Grafik von verschiedenen Ölflaschen, die Öl in Pfanne gießen und von Sensoren gemessen werden
Data Science

From Data to Decision: Pioneering Predictive Maintenance in Food Safety

Lesezeit
18 ​​min

In our latest research project, we focused on the challenge of working with sparse time series data. This kind of data often comes with its own set of problems: it’s usually gathered irregularly, sometimes with long gaps and missing data points. Our project in collaboration with Testo SE & Co. KGaA, a leader in measurement technology, specifically looked at how frying oil degrades over time.

In this blog post, we dive into the challenges we faced with this type of data and the insights we gained from exploring different modeling methods.
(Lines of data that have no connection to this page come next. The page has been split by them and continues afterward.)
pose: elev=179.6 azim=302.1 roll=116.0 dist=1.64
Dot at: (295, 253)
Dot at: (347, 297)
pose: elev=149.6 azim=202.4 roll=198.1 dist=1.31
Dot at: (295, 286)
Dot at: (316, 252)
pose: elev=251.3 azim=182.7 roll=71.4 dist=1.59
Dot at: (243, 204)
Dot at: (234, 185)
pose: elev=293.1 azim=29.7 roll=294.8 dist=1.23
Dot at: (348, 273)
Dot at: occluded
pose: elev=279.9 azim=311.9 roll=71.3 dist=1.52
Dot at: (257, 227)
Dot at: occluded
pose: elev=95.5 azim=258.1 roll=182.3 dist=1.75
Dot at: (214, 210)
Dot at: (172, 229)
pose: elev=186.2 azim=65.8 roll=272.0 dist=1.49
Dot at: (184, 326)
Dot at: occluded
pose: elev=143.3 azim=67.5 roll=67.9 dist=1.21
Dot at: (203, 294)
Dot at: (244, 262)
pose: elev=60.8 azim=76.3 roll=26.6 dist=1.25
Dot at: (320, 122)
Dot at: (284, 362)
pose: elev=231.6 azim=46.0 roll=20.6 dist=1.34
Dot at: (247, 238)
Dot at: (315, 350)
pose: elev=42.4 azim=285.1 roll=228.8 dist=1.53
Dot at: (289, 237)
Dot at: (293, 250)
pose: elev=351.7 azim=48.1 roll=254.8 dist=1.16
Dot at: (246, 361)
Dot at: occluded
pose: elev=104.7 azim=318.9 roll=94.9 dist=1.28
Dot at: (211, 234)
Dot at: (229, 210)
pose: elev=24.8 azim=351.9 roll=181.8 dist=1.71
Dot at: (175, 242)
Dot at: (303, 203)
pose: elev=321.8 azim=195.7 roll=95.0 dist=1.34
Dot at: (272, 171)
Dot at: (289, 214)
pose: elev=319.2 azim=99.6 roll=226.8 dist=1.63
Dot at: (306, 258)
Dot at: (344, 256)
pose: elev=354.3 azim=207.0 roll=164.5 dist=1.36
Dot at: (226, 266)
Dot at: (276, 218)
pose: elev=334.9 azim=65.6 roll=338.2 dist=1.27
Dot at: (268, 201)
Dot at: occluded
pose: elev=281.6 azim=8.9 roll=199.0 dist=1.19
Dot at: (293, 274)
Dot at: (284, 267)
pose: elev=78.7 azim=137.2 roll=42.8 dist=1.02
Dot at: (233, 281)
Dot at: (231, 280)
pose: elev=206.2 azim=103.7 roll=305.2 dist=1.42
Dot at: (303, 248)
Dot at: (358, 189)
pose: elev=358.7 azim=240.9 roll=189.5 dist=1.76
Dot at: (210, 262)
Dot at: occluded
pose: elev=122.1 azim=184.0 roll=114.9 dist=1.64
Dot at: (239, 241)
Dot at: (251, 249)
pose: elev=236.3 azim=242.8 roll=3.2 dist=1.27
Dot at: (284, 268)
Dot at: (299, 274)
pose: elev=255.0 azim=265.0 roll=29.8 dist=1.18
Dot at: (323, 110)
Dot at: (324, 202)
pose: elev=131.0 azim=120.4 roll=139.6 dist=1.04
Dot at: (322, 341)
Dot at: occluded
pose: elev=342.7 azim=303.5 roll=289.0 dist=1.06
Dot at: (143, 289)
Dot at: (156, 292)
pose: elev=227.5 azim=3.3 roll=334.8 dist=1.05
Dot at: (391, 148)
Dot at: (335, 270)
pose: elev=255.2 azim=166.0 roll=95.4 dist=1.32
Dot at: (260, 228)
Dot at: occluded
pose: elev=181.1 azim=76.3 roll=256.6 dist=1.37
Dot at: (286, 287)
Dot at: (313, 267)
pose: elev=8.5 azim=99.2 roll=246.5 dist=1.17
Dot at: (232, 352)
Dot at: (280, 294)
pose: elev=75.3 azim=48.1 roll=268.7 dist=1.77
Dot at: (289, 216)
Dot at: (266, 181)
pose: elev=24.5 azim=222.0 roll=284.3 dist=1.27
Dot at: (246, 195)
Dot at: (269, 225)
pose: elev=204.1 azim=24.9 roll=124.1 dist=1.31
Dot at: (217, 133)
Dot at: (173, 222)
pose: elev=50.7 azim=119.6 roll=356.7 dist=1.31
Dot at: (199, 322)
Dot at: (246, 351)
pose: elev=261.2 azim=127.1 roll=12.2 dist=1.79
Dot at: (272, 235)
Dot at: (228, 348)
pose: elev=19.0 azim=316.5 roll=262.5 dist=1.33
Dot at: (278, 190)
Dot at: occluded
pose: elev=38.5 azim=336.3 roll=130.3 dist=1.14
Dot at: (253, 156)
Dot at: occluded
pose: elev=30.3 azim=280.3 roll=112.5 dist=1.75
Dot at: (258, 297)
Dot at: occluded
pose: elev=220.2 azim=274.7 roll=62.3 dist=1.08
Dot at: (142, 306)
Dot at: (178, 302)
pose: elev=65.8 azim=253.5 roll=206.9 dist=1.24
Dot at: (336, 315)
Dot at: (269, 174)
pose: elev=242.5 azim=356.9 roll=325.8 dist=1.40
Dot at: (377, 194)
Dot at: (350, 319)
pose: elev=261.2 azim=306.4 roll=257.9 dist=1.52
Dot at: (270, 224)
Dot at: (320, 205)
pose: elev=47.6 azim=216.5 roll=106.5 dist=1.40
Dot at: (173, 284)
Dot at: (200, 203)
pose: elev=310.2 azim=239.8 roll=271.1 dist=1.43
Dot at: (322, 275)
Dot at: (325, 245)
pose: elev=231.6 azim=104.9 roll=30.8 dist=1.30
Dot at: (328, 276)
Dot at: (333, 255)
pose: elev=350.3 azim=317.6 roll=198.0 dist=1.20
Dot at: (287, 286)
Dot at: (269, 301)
Instead of relying on the commonly used machine learning techniques, we chose to use statistical and mathematical modeling. This approach helped us create results that are clearer and also explainable, avoiding the complexity typically found in more advanced algorithmic methods. Our goal here is to show how predictive maintenance can play a crucial role in ensuring food safety.

Use Case: Degradation of Frying Oil

Let’s start by introducing the specific use case provided by Testo, including a brief overview of the data and its challenges. One of their measurement devices is the testo 270, which assesses the quality of frying oil in restaurants to maintain food safety and quality.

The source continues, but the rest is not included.